The New School has long been an intellectual hub for progressive education for decades. Eleanor Roosevelt, Ani DiFranco, and Donna Karen are just a few of the notable alumni who have been pioneers in their fields of politics, music, and fashion.
In a school built on the foundations of the freedom of thinking outside the box and radical thought, it is of great surprise that the construction of one of the most important buildings of The New School should only be built by men. The construction workers building the new university center on 65th Street are all men. Even the “topping out” ceremony that took place on May 18, 2012, for the new University Center to be completed in full by 2013, consisted of mostly men and one woman. The fact that 73 percent of the students are women makes this even more shocking.

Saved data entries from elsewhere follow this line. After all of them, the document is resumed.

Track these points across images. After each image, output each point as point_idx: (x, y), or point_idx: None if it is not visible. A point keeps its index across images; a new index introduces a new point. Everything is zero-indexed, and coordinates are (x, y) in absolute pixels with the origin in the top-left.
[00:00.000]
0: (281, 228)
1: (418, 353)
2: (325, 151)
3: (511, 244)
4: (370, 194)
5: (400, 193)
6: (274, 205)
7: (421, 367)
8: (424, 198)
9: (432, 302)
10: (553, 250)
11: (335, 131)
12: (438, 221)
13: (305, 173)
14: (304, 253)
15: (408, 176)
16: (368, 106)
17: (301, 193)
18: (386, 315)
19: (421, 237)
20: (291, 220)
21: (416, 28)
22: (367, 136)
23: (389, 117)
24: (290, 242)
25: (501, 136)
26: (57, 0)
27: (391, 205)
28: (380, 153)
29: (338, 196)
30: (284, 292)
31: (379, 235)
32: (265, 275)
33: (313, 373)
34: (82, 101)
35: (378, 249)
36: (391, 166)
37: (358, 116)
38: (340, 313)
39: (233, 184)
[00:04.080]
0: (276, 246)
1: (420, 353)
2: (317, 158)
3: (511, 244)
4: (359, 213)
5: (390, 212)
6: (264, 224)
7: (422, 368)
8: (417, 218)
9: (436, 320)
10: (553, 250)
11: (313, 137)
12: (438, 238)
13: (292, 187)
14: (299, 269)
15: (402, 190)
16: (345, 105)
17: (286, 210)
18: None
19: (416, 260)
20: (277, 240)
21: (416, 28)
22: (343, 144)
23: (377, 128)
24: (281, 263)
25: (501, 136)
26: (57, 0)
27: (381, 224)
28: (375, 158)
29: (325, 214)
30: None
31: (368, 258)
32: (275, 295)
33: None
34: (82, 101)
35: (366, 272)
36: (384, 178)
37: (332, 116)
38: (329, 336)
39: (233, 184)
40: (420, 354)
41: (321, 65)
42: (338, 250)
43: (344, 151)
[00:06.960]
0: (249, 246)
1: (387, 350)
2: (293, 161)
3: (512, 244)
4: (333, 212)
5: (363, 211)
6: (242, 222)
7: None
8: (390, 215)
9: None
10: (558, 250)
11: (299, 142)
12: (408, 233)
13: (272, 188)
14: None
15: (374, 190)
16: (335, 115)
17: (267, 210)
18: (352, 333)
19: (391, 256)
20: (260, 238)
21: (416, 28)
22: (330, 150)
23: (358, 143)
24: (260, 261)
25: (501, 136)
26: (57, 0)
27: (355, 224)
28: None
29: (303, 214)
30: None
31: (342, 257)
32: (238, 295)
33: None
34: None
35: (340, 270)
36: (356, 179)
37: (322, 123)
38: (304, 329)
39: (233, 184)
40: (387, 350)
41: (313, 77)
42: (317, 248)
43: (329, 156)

One could argue that there are typically less women to be found among construction workers in general. According to the Department of Labor in 2009, less than one percent of 77,000 U.S. ironworkers are female. Woman made up 10% of the construction industry workforce, occupying 970,200 of the country’s 9,702,000 construction jobs, according to the National Association of Women in Construction. Yet construction jobs account for 66 percent of jobs in America.

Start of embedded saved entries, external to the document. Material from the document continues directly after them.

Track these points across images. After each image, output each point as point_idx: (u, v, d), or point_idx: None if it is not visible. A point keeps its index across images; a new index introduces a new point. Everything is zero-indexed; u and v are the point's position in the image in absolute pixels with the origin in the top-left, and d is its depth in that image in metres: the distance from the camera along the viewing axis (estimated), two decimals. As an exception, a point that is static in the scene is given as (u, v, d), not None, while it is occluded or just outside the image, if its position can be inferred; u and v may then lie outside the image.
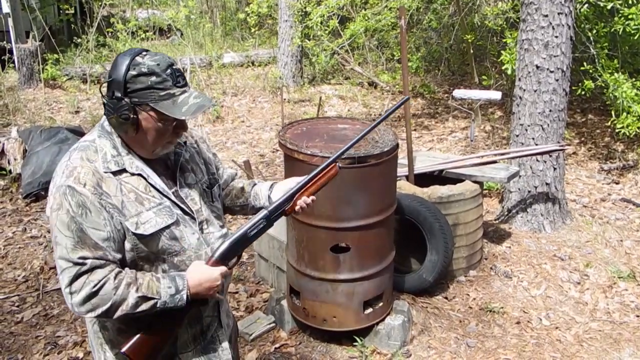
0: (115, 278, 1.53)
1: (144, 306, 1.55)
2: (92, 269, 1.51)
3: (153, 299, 1.55)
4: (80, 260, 1.51)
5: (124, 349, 1.58)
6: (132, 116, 1.54)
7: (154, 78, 1.53)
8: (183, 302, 1.58)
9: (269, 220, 1.73)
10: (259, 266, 3.93)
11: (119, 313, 1.54)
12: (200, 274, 1.62)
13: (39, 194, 5.06)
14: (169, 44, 11.08)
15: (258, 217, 1.72)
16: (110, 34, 9.16)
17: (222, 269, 1.65)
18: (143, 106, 1.55)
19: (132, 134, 1.58)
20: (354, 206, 2.89)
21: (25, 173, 5.17)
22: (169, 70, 1.55)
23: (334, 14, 7.09)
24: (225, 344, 1.84)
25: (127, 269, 1.59)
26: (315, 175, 1.79)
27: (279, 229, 3.58)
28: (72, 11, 10.02)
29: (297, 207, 1.78)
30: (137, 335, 1.59)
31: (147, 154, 1.64)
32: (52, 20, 10.71)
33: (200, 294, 1.62)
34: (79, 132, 5.59)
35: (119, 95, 1.54)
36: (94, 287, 1.50)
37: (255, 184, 1.97)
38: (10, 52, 8.40)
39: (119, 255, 1.57)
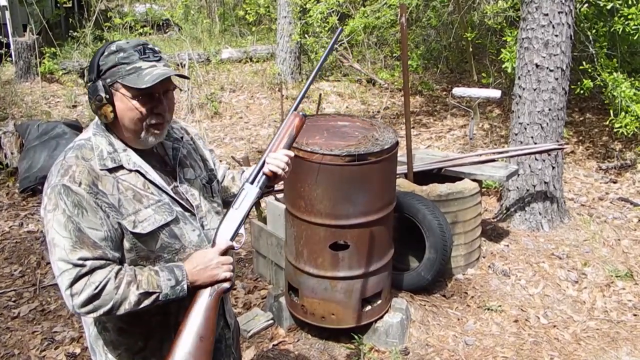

Though in today’s 21st century working world, and at such a progressive institution, such news is shocking.
There is a nationwide group that advocates and protects women’s rights in construction. The National Association of Women in Construction (NAWIC), was founded in 1953 in Fort Worth, Texas, by 16 women working in the construction industry. They knew that women represented only a small fraction of the construction industry. NAWIC officially gained its national charter two years after its founding, providing opportunities for professional development, education, networking, leadership training, and public service for its members.

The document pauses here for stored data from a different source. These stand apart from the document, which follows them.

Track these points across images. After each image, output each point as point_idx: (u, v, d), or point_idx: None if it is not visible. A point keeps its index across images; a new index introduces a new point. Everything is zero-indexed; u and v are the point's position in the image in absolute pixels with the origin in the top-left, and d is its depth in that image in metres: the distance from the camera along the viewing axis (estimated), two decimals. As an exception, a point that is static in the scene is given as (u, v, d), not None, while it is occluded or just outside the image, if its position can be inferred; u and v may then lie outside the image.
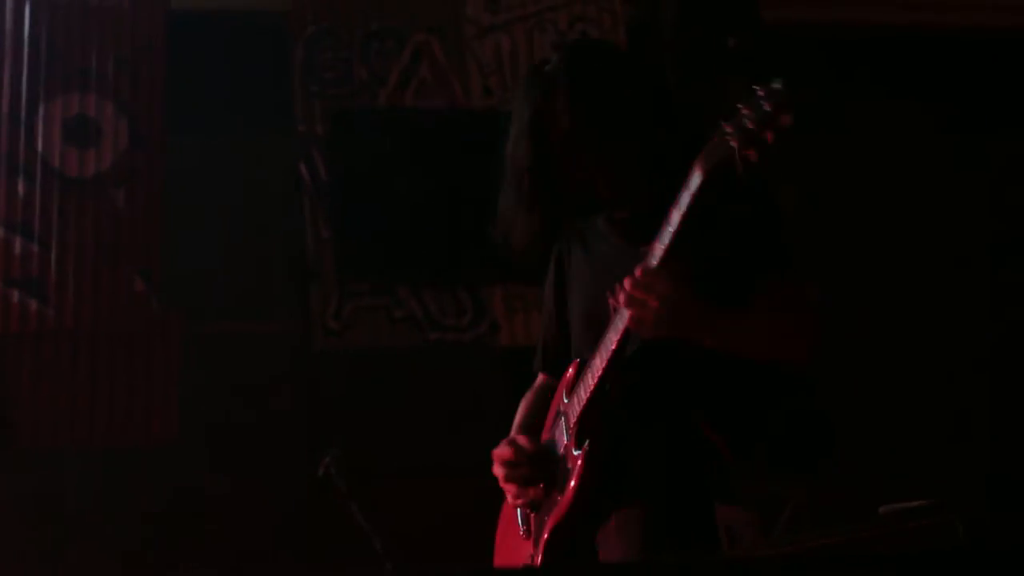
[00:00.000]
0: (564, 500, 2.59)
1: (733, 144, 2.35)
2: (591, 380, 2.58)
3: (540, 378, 2.98)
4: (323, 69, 5.46)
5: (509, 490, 2.75)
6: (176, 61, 5.33)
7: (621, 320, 2.51)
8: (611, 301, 2.53)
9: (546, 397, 2.87)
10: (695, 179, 2.41)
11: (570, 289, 2.85)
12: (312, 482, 4.17)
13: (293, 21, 5.50)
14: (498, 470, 2.74)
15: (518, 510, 2.78)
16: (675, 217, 2.44)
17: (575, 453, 2.58)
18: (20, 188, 5.13)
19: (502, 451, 2.74)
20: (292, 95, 5.42)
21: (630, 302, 2.47)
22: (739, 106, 2.36)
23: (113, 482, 5.00)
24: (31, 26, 5.25)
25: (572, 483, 2.57)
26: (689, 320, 2.49)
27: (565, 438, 2.64)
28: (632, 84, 2.75)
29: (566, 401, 2.68)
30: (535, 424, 2.85)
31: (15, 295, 5.06)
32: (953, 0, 6.13)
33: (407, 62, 5.49)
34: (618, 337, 2.52)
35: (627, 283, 2.48)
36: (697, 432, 2.64)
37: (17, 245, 5.09)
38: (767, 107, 2.29)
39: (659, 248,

Despite the fact that the percentage of women in construction and blue-collar jobs continues to remain fairly low, in other sectors of the workforce women are taking over many of what were once considered traditional well-paid male white-collar jobs. Many doctors and lawyers since the 1970s are now women. And in 2009 one fourth of all CEOs were women, according to the U.S. Bureau of Labor Statistics.
With more women working in white-collar jobs, many traditionally pink-collar jobs – like nurses, secretaries, or tellers – are being taken over by men, which leads us to question these new trends. If women are moving into traditionally white collar male occupations, and a good number of men are moving into traditionally pink collar female occupations, could it be that one day men and women will have switched career roles with one another?